When: Saturday May 21: 10:3o AM - 1:30 pm, with Letitia James and Marty Markowitz speaking at 11:00AM

Where:  Corner of Sterling Place and Washington Avenue

 

 

Constantine (Gus) Vlahavas: A Demotic Biography

by Avi Sharon

 

Constantine Vlahavas was born on October 24, 1938, towards the west of Greece, in the town of Nafpaktos. Soon afterward his father (Tom Vlahavas) would emigrate to the US, where his grandfather had settled as something of a pioneer as early as 1904 (living at Nostrand and Fulton). Sadly, wife (Stella—the once ever present "Yia Yia" or grandmother you find at the cash register) and son would have to endure the second world war and its aftermath before they could join husband and father.

 

That war came to Greece first in the form of Mussolini’s Italian troops, in what was known as the Albanian campaign.

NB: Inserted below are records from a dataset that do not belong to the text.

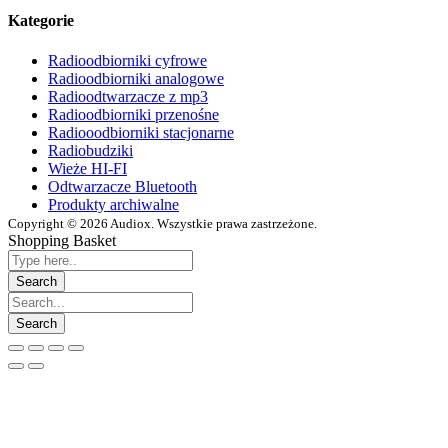
Kategorie
Radioodbiorniki cyfrowe
Radioodbiorniki analogowe
Radioodtwarzacze z mp3
Radioodbiorniki przenośne
Radiooodbiorniki stacjonarne
Radiobudziki
Wieże HI-FI
Odtwarzacze Bluetooth
Produkty archiwalne
Copyright © 2026 Audiox. Wszystkie prawa zastrzeżone.
Shopping Basket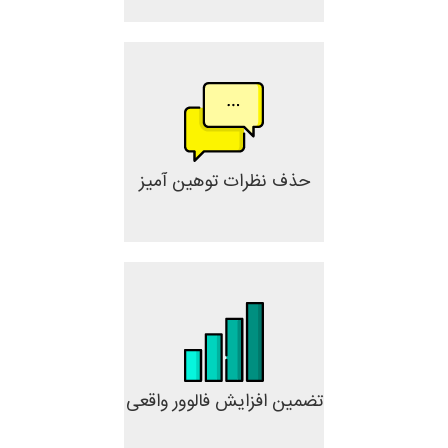
حذف نظرات توهین آمیز
تضمین افزایش فالوور واقعی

Greece shone in that affair, and was one of the first and only countries to repulse an Axis invasion. But the Germans followed, and Greece suffered occupation throughout the war, and its people endured both extreme privation and ill treatment throughout. Sadly, the end of the war did not mean the end of slaughter and suffering for the Greeks, as east and west used the country as a pawn in their larger post-war chess game. The Truman doctrine had its first empirical application in Greece, where communist militias roamed the countryside and left the country torn and bloodied until 1947. It was in that year, at 9 years of age, that Constantine would travel with his mother to New York, to become Gus, and to take his place at the family restaurant.

 

The restaurant began its life in 1936 as Lewnes, named to resonate with the largely Irish community where it was set. At first just an ice cream parlor, Lewnes evolved first into a luncheonette, and then, with the safe return of Gus’ father Tom from his service in the Philippines, evolved once more, into Tom’s. Gus finished school and was drafted around 1960 (presumably for the Bay of Pigs invasion). He never saw action but was stationed in Colorado Springs, where saw action of a different sort: it was there he met Nonie, his future wife, whose family had settled amid a Greek community in Pueblo Colorado. They met at St. John’s (or Ioannis) church in Colorado, and it is to Colorado that they will soon depart again.

 

One of the defining moments of the restaurant, and of Brooklyn, were the disruptions that followed on the assassination of Martin Luther King, on April 4, 1968. Gus recalled that on that or the following day there was news of looting and disturbances throughout the area. But that around 5:00 pm that day, a human chain was formed around the restaurant, with patrons of all colors locking hands or elbows, to pre-empt any harm would be visited on that warm, neighborhood establishment. In the wake of the riots, the neighborhood turned for the worse—many other shops moved away, along with their clientele. But Tom’s remained, and changed with its surroundings.

 

Then, in the 1970s, Gus noticed a new patron who showed up several days in a row, a reporter for the Daily News, who wanted to write up the restaurant for the paper. Since then the popularity of the restaurant grew well beyond the ambit of the locals who always loved the atmosphere, the food, and the local color. And today, with the Brooklyn renaissance continuing in full swing, we should acknowledge the role of Gus and the restaurant as an anchor for the neighborhood and the new Brooklyn ship of state.

 

It’s true that this Tom’s is not the inspiration of Suzanne Vega’s “Tom’s Diner.” But it IS the site of the diner in Jeffrey Eugenides’ Pulitzer Prize winning novel Middlesex. And when Eugenides was asked to be interviewed, the reporter asked to meet him at the Waldorf. Eugenides said no, meet me at Tom’s.

 

Gus was involved in the restaurant most of his life, though he only ran it himself for the last 25 or so years. It already had much of its history when he took it over—the décor, the classic coca cola sign, the lime rickey and egg cream. But Gus gave the restaurant its service ethos, its sensibility and its human charm. This tribute is but a small token of recognition for the role he played in the neighborhood and in the lunchtime (or brunchtime) lives of so many of his beloved patrons. We will miss you, Gus.